The bill, which proposes to ban foreigners from being members of the supervisory boards of state enterprises, as well as to limit the maximum monthly remuneration to their members, was drafted by the Members of the Parliament of Ukraine Andrii Derkach and Alexander Dubinsky.
Derkach reported about this on Facebook.
According to him, the bill proposes the provision, according to which, only citizens of Ukraine should be the members of supervisory boards of enterprises where the state owns more than 50% of the shares. They should have at least 10 years experience, education, qualifications and expertise in the relevant field.
The Member of the Parliament explained that, in addition to the ban on foreigners from being members of the supervisory boards of SE, the maximum monthly remuneration for members of supervisory boards is also set.
“The maximum monthly remuneration for their services shall not exceed 50 minimum wages (today, with a minimum wage of UAH 2.102 thousand, this will be UAH 105.100 thousand). Such a measure will separate the “guest workers” from those who came to work for the state”, Derkach emphasized.
He also said that the bill provides a restriction on the participation of “professional public activists” and corrupt officials in the supervisory boards.
“To ban professional public activists and parasites receiving funding from abroad for five years from being the members of the supervisory boards of state-owned enterprises. In the same way, the option to enter the supervisory boards of state banks will be closed to those who have been brought to criminal and administrative liability for corruption”, Derkach informed.
The Member of the Parliament noted that gender equality in the selection of members of supervisory boards is also stipulated in the new law.
“Gender quotas of at least 40% of the seats of the supervisory board for the members of the same gender. I think our foreign partners will appreciate not the fake, but the real fight for gender equality and getting rid of external governance in the interests of Ukrainian citizens”, Derkach wrote.
As a problematic example, he cited the decision of Naftogaz of Ukraine’s Supervisory Board to renew the contract with the head of the company Kobolyev for another four years.
“With the same Kobolyev, who gained wide fame thanks to his million salaries in hryvnias and multimillion-dollar bonuses”. Supervisory boards of state-owned enterprises are crammed with foreigners and professional public activists who do not act in the interests of Ukraine. Enterprises and companies are state-owned, but no one represents the owners (that is, us). So they do what they want”, Derkach said.
The Member of the Parliament noted that the formation of the supervisory board of the Naftogaz of Ukraine without taking into account the interests of the Ukrainian state, and with the inclusion of representatives of other countries, led to the creation of an organized group based on a state company that does not act in the interests of the country.
“I have repeatedly described how the management of Naftogaz of Ukraine (Kobolyev-Favorov), under the guise of a supervisory board, organized a scheme for selling Russian gas to Ukrainians, passing it off as “European”. The main organizer of the scheme was Amos Hochstein fully accountable to US Democratic Party. For five years, Ukrainians overpaid almost $1.5 billion for allegedly European gas”, Derkach wrote.

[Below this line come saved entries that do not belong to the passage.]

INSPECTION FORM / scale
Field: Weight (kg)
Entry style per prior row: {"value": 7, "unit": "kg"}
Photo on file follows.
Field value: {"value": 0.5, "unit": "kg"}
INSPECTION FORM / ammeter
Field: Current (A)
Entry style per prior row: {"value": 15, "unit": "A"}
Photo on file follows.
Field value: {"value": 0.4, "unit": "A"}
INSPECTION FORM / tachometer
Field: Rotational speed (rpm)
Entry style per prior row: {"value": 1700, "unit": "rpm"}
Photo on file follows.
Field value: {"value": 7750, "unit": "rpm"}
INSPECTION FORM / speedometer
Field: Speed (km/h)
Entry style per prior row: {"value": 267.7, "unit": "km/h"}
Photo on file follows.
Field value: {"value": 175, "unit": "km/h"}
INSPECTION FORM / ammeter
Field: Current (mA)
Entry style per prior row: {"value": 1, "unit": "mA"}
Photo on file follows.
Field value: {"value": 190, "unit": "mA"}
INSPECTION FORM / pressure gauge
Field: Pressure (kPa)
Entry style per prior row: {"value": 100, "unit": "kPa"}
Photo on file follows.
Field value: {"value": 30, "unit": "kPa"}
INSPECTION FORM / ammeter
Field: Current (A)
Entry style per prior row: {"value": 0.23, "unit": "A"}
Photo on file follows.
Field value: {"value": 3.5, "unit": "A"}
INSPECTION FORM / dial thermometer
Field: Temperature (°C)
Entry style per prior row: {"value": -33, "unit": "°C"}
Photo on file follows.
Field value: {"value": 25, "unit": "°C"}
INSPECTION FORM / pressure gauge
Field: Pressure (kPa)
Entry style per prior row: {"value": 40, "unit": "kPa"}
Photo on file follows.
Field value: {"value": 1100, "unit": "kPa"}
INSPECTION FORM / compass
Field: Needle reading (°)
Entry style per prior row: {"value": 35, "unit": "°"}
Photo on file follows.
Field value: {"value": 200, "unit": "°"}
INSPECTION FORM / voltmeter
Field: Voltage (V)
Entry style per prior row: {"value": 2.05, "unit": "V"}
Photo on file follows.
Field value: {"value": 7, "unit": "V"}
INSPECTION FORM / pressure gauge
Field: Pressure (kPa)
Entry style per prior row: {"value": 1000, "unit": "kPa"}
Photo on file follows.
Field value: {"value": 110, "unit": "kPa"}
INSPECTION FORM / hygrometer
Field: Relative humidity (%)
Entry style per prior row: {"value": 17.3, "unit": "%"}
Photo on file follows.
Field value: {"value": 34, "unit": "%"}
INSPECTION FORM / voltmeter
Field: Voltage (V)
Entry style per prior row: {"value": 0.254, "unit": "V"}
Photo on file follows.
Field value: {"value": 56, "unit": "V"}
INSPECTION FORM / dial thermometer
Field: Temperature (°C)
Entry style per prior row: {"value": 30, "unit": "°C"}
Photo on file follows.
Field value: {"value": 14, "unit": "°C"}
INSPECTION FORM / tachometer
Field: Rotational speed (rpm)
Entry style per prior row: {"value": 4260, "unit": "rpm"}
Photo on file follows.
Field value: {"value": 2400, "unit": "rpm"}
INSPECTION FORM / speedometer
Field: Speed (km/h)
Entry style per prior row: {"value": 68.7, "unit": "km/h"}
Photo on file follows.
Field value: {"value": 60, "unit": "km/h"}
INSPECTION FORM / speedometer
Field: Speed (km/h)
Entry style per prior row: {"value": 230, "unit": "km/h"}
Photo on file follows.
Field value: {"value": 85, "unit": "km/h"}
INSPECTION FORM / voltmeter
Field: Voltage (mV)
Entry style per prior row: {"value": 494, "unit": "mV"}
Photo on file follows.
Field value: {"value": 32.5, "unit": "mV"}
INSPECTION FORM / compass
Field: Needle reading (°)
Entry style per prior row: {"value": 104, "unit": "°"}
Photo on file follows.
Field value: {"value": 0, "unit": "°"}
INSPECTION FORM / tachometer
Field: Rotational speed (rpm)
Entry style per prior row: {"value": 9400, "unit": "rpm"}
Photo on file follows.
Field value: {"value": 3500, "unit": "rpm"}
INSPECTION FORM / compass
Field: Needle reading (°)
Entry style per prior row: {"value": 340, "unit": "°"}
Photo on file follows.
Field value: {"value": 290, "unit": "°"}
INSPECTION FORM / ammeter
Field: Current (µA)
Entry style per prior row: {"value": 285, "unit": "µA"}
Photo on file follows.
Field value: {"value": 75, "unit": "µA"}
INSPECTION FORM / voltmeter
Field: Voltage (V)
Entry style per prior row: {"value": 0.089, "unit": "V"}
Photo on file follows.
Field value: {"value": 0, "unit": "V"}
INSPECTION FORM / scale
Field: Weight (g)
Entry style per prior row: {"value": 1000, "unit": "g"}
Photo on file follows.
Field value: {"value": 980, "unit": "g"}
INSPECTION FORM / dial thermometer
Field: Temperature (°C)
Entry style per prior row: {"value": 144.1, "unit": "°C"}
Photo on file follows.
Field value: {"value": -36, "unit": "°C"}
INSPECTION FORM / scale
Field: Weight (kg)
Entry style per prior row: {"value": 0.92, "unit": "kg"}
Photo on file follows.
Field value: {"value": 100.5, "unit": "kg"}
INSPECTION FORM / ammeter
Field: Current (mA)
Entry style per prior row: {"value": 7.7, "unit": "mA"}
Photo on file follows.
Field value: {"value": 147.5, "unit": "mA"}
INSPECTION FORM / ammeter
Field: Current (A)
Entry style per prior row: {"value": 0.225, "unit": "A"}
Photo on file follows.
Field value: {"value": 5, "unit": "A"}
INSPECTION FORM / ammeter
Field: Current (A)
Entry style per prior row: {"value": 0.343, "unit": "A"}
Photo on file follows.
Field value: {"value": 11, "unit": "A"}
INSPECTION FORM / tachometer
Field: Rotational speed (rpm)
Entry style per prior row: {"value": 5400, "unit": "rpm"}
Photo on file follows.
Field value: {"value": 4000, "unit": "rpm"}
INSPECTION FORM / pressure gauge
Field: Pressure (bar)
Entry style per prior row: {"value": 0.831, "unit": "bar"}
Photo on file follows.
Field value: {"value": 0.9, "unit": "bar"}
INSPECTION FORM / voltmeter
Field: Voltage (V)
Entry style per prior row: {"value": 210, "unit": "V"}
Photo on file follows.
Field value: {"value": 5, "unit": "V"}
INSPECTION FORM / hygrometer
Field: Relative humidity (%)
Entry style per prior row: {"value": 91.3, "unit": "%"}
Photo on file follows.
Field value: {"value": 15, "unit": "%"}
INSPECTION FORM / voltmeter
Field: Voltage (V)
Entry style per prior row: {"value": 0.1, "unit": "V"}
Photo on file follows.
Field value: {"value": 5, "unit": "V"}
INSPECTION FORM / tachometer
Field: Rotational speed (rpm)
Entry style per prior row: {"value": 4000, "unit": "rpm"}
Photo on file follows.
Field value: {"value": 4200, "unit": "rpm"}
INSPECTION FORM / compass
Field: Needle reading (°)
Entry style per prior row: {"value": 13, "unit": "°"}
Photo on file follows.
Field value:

According to him, the main participants in the scheme from the Ukrainian side were the representatives of the Ukrainian company Energy Resources of Ukraine (ERU) and, presumably, officials of Naftogaz; high-ranking US politicians were involved in the scheme on the US side.
“US Vice President Joe Biden, through his man Amos Hochstein, with the participation of oligarch Viktor Pinchuk, who is the provider of Soros’s interests in Ukraine, together with Naftogaz’s management, organized schemes to take hundreds of millions of dollars from Naftogaz and UkrGasVydobuvannya. It is time to close this and other “reservations” – Derkach summed up.